**Instruction**
Reproduce word for word the lines of the listing from the first one through the one with "Tenax is among", omitting every picture.

**Given data**
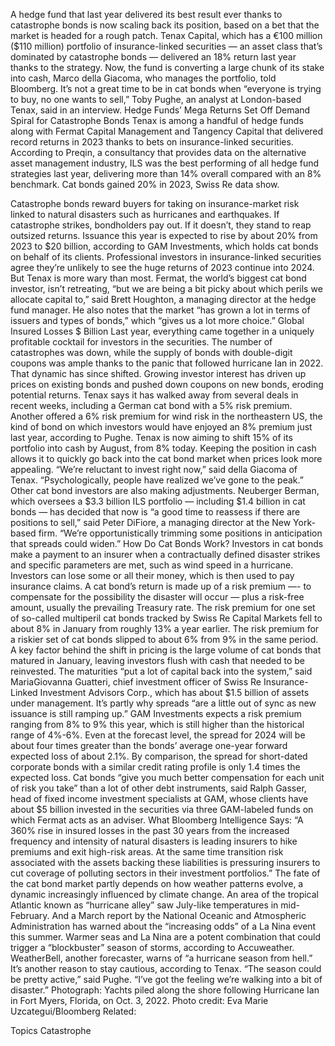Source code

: A hedge fund that last year delivered its best result ever thanks to catastrophe bonds is now scaling back its position, based on a bet that the market is headed for a rough patch.
Tenax Capital, which has a €100 million ($110 million) portfolio of insurance-linked securities — an asset class that’s dominated by catastrophe bonds — delivered an 18% return last year thanks to the strategy. Now, the fund is converting a large chunk of its stake into cash, Marco della Giacoma, who manages the portfolio, told Bloomberg.
It’s not a great time to be in cat bonds when “everyone is trying to buy, no one wants to sell,” Toby Pughe, an analyst at London-based Tenax, said in an interview.
Hedge Funds’ Mega Returns Set Off Demand Spiral for Catastrophe Bonds
Tenax is among a handful of hedge funds along with Fermat Capital Management and Tangency Capital that delivered record returns in 2023 thanks to bets on insurance-linked securities. According to Preqin, a consultancy that provides data on the alternative asset management industry, ILS was the best performing of all hedge fund strategies last year, delivering more than 14% overall compared with an 8% benchmark. Cat bonds gained 20% in 2023, Swiss Re data show.

Catastrophe bonds reward buyers for taking on insurance-market risk linked to natural disasters such as hurricanes and earthquakes. If catastrophe strikes, bondholders pay out. If it doesn’t, they stand to reap outsized returns.
Issuance this year is expected to rise by about 20% from 2023 to $20 billion, according to GAM Investments, which holds cat bonds on behalf of its clients. Professional investors in insurance-linked securities agree they’re unlikely to see the huge returns of 2023 continue into 2024. But Tenax is more wary than most.
Fermat, the world’s biggest cat bond investor, isn’t retreating, “but we are being a bit picky about which perils we allocate capital to,” said Brett Houghton, a managing director at the hedge fund manager. He also notes that the market “has grown a lot in terms of issuers and types of bonds,” which “gives us a lot more choice.”
Global Insured Losses $ Billion
Last year, everything came together in a uniquely profitable cocktail for investors in the securities. The number of catastrophes was down, while the supply of bonds with double-digit coupons was ample thanks to the panic that followed hurricane Ian in 2022.
That dynamic has since shifted. Growing investor interest has driven up prices on existing bonds and pushed down coupons on new bonds, eroding potential returns.
Tenax says it has walked away from several deals in recent weeks, including a German cat bond with a 5% risk premium. Another offered a 6% risk premium for wind risk in the northeastern US, the kind of bond on which investors would have enjoyed an 8% premium just last year, according to Pughe.
Tenax is now aiming to shift 15% of its portfolio into cash by August, from 8% today. Keeping the position in cash allows it to quickly go back into the cat bond market when prices look more appealing.
“We’re reluctant to invest right now,” said della Giacoma of Tenax. “Psychologically, people have realized we’ve gone to the peak.”
Other cat bond investors are also making adjustments.
Neuberger Berman, which oversees a $3.3 billion ILS portfolio — including $1.4 billion in cat bonds — has decided that now is “a good time to reassess if there are positions to sell,” said Peter DiFiore, a managing director at the New York-based firm. “We’re opportunistically trimming some positions in anticipation that spreads could widen.”
How Do Cat Bonds Work?
Investors in cat bonds make a payment to an insurer when a contractually defined disaster strikes and specific parameters are met, such as wind speed in a hurricane. Investors can lose some or all their money, which is then used to pay insurance claims.
A cat bond’s return is made up of a risk premium —- to compensate for the possibility the disaster will occur — plus a risk-free amount, usually the prevailing Treasury rate. The risk premium for one set of so-called multiperil cat bonds tracked by Swiss Re Capital Markets fell to about 8% in January from roughly 13% a year earlier. The risk premium for a riskier set of cat bonds slipped to about 6% from 9% in the same period.
A key factor behind the shift in pricing is the large volume of cat bonds that matured in January, leaving investors flush with cash that needed to be reinvested.
The maturities “put a lot of capital back into the system,” said MariaGiovanna Guatteri, chief investment officer of Swiss Re Insurance-Linked Investment Advisors Corp., which has about $1.5 billion of assets under management. It’s partly why spreads “are a little out of sync as new issuance is still ramping up.”
GAM Investments expects a risk premium ranging from 8% to 9% this year, which is still higher than the historical range of 4%-6%.
Even at the forecast level, the spread for 2024 will be about four times greater than the bonds’ average one-year forward expected loss of about 2.1%. By comparison, the spread for short-dated corporate bonds with a similar credit rating profile is only 1.4 times the expected loss.
Cat bonds “give you much better compensation for each unit of risk you take” than a lot of other debt instruments, said Ralph Gasser, head of fixed income investment specialists at GAM, whose clients have about $5 billion invested in the securities via three GAM-labeled funds on which Fermat acts as an adviser.
What Bloomberg Intelligence Says:
“A 360% rise in insured losses in the past 30 years from the increased frequency and intensity of natural disasters is leading insurers to hike premiums and exit high-risk areas. At the same time transition risk associated with the assets backing these liabilities is pressuring insurers to cut coverage of polluting sectors in their investment portfolios.”
The fate of the cat bond market partly depends on how weather patterns evolve, a dynamic increasingly influenced by climate change. An area of the tropical Atlantic known as “hurricane alley” saw July-like temperatures in mid-February. And a March report by the National Oceanic and Atmospheric Administration has warned about the “increasing odds” of a La Nina event this summer.
Warmer seas and La Nina are a potent combination that could trigger a “blockbuster” season of storms, according to Accuweather. WeatherBell, another forecaster, warns of “a hurricane season from hell.”
It’s another reason to stay cautious, according to Tenax.
“The season could be pretty active,” said Pughe. “I’ve got the feeling we’re walking into a bit of disaster.”
Photograph: Yachts piled along the shore following Hurricane Ian in Fort Myers, Florida, on Oct. 3, 2022. Photo credit: Eva Marie Uzcategui/Bloomberg
Related:

Topics
Catastrophe
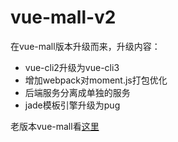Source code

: # vue-mall-v2

在vue-mall版本升级而来，升级内容：
* vue-cli2升级为vue-cli3
* 增加webpack对moment.js打包优化
* 后端服务分离成单独的服务
* jade模板引擎升级为pug

老版本vue-mall看[这里](https://github.com/chenjun1127/vue-mall)
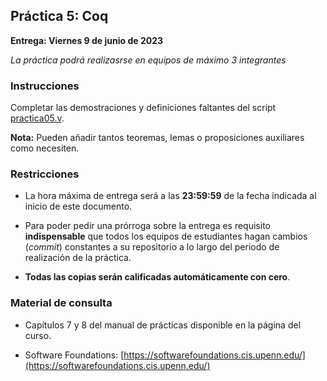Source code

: ## Práctica 5: Coq

**Entrega: Viernes 9 de junio de 2023**

*La práctica podrá realizasrse en equipos de máximo 3 integrantes*

### Instrucciones

Completar las demostraciones y definiciones faltantes del script [practica05.v](src/practica05.v).

**Nota:** Pueden añadir tantos teoremas, lemas o proposiciones auxiliares como necesiten.

### Restricciones

- La hora máxima de entrega será a las **23:59:59** de la fecha indicada al inicio de este documento.

- Para poder pedir una prórroga sobre la entrega es requisito **indispensable** que todos los equipos de estudiantes
  hagan cambios (*commit*) constantes a su repositorio a lo largo del periodo de realización de la práctica.

- **Todas las copias serán calificadas automáticamente con cero**.

### Material de consulta

- Capítulos 7 y 8 del manual de prácticas disponible en la página del curso.

- Software Foundations: [https://softwarefoundations.cis.upenn.edu/](https://softwarefoundations.cis.upenn.edu/)
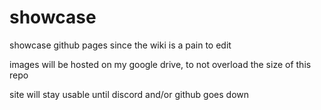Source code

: # showcase
showcase github pages since the wiki is a pain to edit

images will be hosted on my google drive, to not overload the size of this repo

site will stay usable until discord and/or github goes down
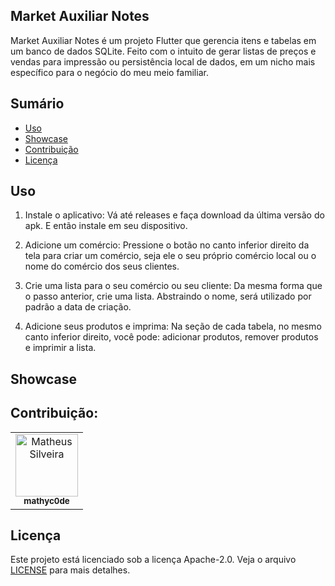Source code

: ﻿## Market Auxiliar Notes

Market Auxiliar Notes é um projeto Flutter que gerencia itens e tabelas em um banco de dados SQLite. Feito com o intuito de gerar listas de preços e vendas para impressão ou persistência local de dados, em um nicho mais específico para o negócio do meu meio familiar.

## Sumário

- [Uso](#uso)
- [Showcase](#showcase)
- [Contribuição](#contribuição)
- [Licença](#licença)


## Uso

1. Instale o aplicativo:
    Vá até releases e faça download da última versão do apk. E então instale em seu dispositivo.

2. Adicione um comércio:
    Pressione o botão no canto inferior direito da tela para criar um comércio, seja ele o seu próprio comércio local ou o nome do comércio dos seus clientes.

3. Crie uma lista para o seu comércio ou seu cliente:
    Da mesma forma que o passo anterior, crie uma lista. Abstraindo o nome, será utilizado por padrão a data de criação.

4. Adicione seus produtos e imprima:
    Na seção de cada tabela, no mesmo canto inferior direito, você pode: adicionar produtos, remover produtos e imprimir a lista.

## Showcase

## Contribuição:

<div align="center">
        <table>
            <tr>
                <td align="center"><a href="https://github.com/mathyc0de"><img src="https://avatars.githubusercontent.com/u/135391387?v=4" width="100px;" alt="Matheus Silveira"/><br /><sub><b>mathyc0de</b></sub></a></td>
            </tr>
        </table>
    </div>

## Licença 

Este projeto está licenciado sob a licença Apache-2.0. Veja o arquivo [LICENSE](LICENSE) para mais detalhes.


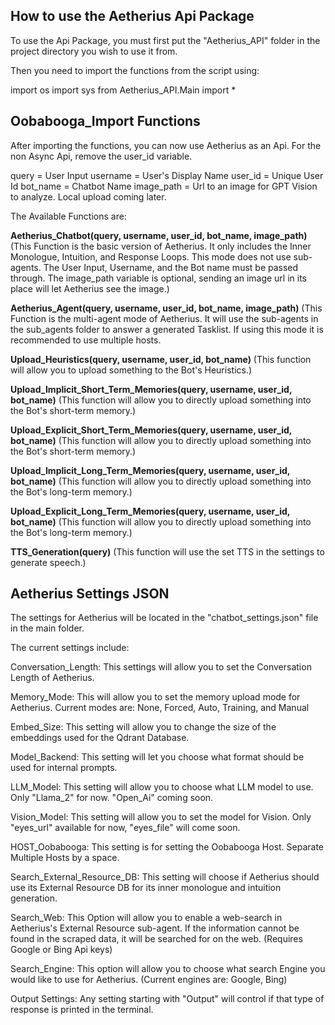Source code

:## How to use the Aetherius Api Package

To use the Api Package, you must first put the "Aetherius_API" folder in the project directory you wish to use it from.

Then you need to import the functions from the script using:

import os
import sys
from Aetherius_API.Main import *






## Oobabooga_Import Functions

After importing the functions, you can now use Aetherius as an Api.
For the non Async Api, remove the user_id variable.

query = User Input
username = User's Display Name
user_id = Unique User Id
bot_name = Chatbot Name
image_path = Url to an image for GPT Vision to analyze. Local upload coming later.

The Available Functions are:

**Aetherius_Chatbot(query, username, user_id, bot_name, image_path)**
(This Function is the basic version of Aetherius.  It only includes the Inner Monologue, Intuition, and Response Loops.  This mode does not use sub-agents.  The User Input, Username, and the Bot name must be passed through.  The image_path variable is optional, sending an image url in its place will let Aetherius see the image.)

**Aetherius_Agent(query, username, user_id, bot_name, image_path)**
(This Function is the multi-agent mode of Aetherius.  It will use the sub-agents in the sub_agents folder to answer a generated Tasklist.  If using this mode it is recommended to use multiple hosts.

**Upload_Heuristics(query, username, user_id, bot_name)**
(This function will allow you to upload something to the Bot's Heuristics.)

**Upload_Implicit_Short_Term_Memories(query, username, user_id, bot_name)**
(This function will allow you to directly upload something into the Bot's short-term memory.)

**Upload_Explicit_Short_Term_Memories(query, username, user_id, bot_name)**
(This function will allow you to directly upload something into the Bot's short-term memory.)

**Upload_Implicit_Long_Term_Memories(query, username, user_id, bot_name)**
(This function will allow you to directly upload something into the Bot's long-term memory.)

**Upload_Explicit_Long_Term_Memories(query, username, user_id, bot_name)**
(This function will allow you to directly upload something into the Bot's long-term memory.)

**TTS_Generation(query)**
(This function will use the set TTS in the settings to generate speech.)


## Aetherius Settings JSON

The settings for Aetherius will be located in the "chatbot_settings.json" file in the main folder.

The current settings include: 

Conversation_Length: This settings will allow you to set the Conversation Length of Aetherius.

Memory_Mode: This will allow you to set the memory upload mode for Aetherius.  Current modes are: None, Forced, Auto, Training, and Manual

Embed_Size: This setting will allow you to change the size of the embeddings used for the Qdrant Database.

Model_Backend: This setting will let you choose what format should be used for internal prompts.

LLM_Model: This setting will allow you to choose what LLM model to use.  Only "Llama_2" for now.  "Open_Ai" coming soon.

Vision_Model: This setting will allow you to set the model for Vision.  Only "eyes_url" available for now, "eyes_file" will come soon.

HOST_Oobabooga: This setting is for setting the Oobabooga Host.  Separate Multiple Hosts by a space.

Search_External_Resource_DB: This setting will choose if Aetherius should use its External Resource DB for its inner monologue and intuition generation.

Search_Web: This Option will allow you to enable a web-search in Aetherius's External Resource sub-agent.  If the information cannot be found in the scraped data, it will be searched for on the web. (Requires Google or Bing Api keys)

Search_Engine: This option will allow you to choose what search Engine you would like to use for Aetherius. (Current engines are: Google, Bing)

Output Settings: Any setting starting with "Output" will control if that type of response is printed in the terminal.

**The answer**
Source code

: A hedge fund that last year delivered its best result ever thanks to catastrophe bonds is now scaling back its position, based on a bet that the market is headed for a rough patch.
Tenax Capital, which has a €100 million ($110 million) portfolio of insurance-linked securities — an asset class that’s dominated by catastrophe bonds — delivered an 18% return last year thanks to the strategy. Now, the fund is converting a large chunk of its stake into cash, Marco della Giacoma, who manages the portfolio, told Bloomberg.
It’s not a great time to be in cat bonds when “everyone is trying to buy, no one wants to sell,” Toby Pughe, an analyst at London-based Tenax, said in an interview.
Hedge Funds’ Mega Returns Set Off Demand Spiral for Catastrophe Bonds
Tenax is among a handful of hedge funds along with Fermat Capital Management and Tangency Capital that delivered record returns in 2023 thanks to bets on insurance-linked securities. According to Preqin, a consultancy that provides data on the alternative asset management industry, ILS was the best performing of all hedge fund strategies last year, delivering more than 14% overall compared with an 8% benchmark. Cat bonds gained 20% in 2023, Swiss Re data show.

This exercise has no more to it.